HMGA1 Chromatin Regulators Disrupt 3D Genome Architecture and Chromatin Looping to Repress MHC II Genes and Drive Immune Evasion during MPN Progression

Introduction: Myeloproliferative neoplasms (MPN) are clonal blood disorders with hyperactive JAK/STAT signaling and an increased risk of transformation to acute myeloid leukemia (AML). Importantly, AML in MPN is almost universally fatal and targetable mechanisms remain elusive. We discovered that High Mobility Group A1 (HMGA1) chromatin regulators are required for MPN progression and leukemic transformation in JAK2^V617F mouse models (Li et al, Blood 2022). Immune escape is a fundamental mechanism of tumor progression in solid tumors, although its role in MPN is unknown. We therefore sought to test the hypotheses that: 1) HMGA1 drives MPN progression by activating gene networks involved in immune evasion, 2) Targeting HMGA1 networks with therapy in advanced MPN will trigger an anti-tumor immune attack.

Methods: To dissect mechanisms underlying HMGA1, we performed multiomic sequencing (seq) approaches, including RNAseq, chromatin immunoprecipitation (ChIPseq), and assays of chromatin accessibility (ATACseq) in JAK2^V617F mutant AML cell lines (DAMI, SET-2, UKE-1). HMGA1 was inactivated via CRISPR or short hairpin RNA (shRNA). To examine three dimensional (3D) genome architecture, we employed chromatin conformation capture (3C). ChIP was used to detect chromatin binding of repressive histones and CCCTC-binding factor (CTCF) complexes. To define pathways relevant to MPN patients, we assessed bulk and single cell (sc) RNAseq of peripheral blood mononuclear cells (PBMCs) and CD34⁺ cells. Artificial intelligence (AI) was used to identify drugs targeting HMGA1.

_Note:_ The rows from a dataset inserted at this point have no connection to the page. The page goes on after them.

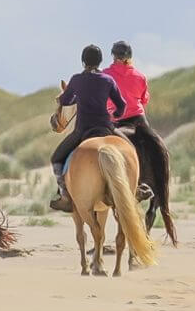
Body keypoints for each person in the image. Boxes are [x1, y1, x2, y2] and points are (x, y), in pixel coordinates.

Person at [50, 44, 127, 212]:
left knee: (56, 158)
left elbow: (64, 101)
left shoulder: (77, 80)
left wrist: (76, 97)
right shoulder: (108, 80)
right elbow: (122, 104)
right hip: (106, 128)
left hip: (82, 130)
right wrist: (117, 115)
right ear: (100, 61)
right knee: (132, 151)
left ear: (83, 61)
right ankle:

Results: To elucidate transcriptional networks governed by HMGA1 in MPN, we integrated multiomic approaches (RNA/ChIP/ATACseq) in JAK2^V617F mutant AML cells, which revealed that HMGA1 represses gene networks involved in interferon γ signaling and antigen presentation (AP), including genes encoding major histocompatibility complex (MHC) class I and II proteins. HMGA1 also represses the CD74 gene, which encodes the MHC II invariant chain required for MHC II assembly at the cell surface. Silencing HMGA1 (via CRISPR or shRNA) results in up-regulation of CD74 and MHC genes, with greatest induction of MHC II (HLA-DRA, DRB1, DPA1, DPB1). Similarly, HMGA1 depletion increases MHC II and CD74 protein levels (by flow cytometry or immunoblot). To determine how HMGA1 represses AP genes, we examined 3D genome architecture at the MHC II locus. HMGA1 occupies the MHC II super-enhancer and promoter regions which control MHC II gene expression. Further, HMGA1 occupancy associates with chromatin compaction (by ATACseq) and repressive histone marks (by ChIPseq). Surprisingly, HMGA1 silencing “opens” chromatin at the MHC II super-enhancer and promoter regions, thus allowing for binding of activating histones and CTCF. Importantly, CTCF is a genome organizer that forms complexes to orchestrate chromatin looping to activate MHC II gene expression. Using 3C and ChIP, we discovered that HMGA1 chromatin occupancy disrupts CTCF binding and chromatin looping at MHC II. By contrast, HMGA1 depletion rescues CTCF-mediated chromatin looping and AP gene activation. Using AI, we identified the histone acetylase inhibitor, entinostat, as a drug predicted to target HMGA1 gene networks. Entinostat up-regulates AP gene expression in MPN cells, recapitulating effects of HMGA1 silencing. To test the functional significance of HMGA1 in immune evasion, we performed co-culture experiments with T cells and MPN AML cells. HMGA1 silencing results in T cell activation and cytotoxic T cell killing of JAK2^V617F AML cells. To examine the relevance of this pathway in patients, we interrogated bulk and scRNAseq from PBMC and CD34⁺ cells, respectively, which demonstrate that HMGA1 is up-regulated and associated with repression of MHC II genes in MPN AML, particularly in AML with biallelic TP53 mutations.

Conclusions: We discovered a novel epigenetic program whereby HMGA1 disrupts 3D genome architecture at the MHC II locus to repress AP genes and drive immune evasion during MPN progression. We also define a new mechanism of immune evasion by HMGA1 through chromatin compaction and repressive histone marks that disrupt CTCF-mediated loop formation required to activate MHC II genes. Both HMGA1 depletion or entinostat up-regulate MHC II to activate cytotoxic T cells, thus illuminating HMGA1 as a therapeutic target to stimulate an immune attack and prevent MPN progression.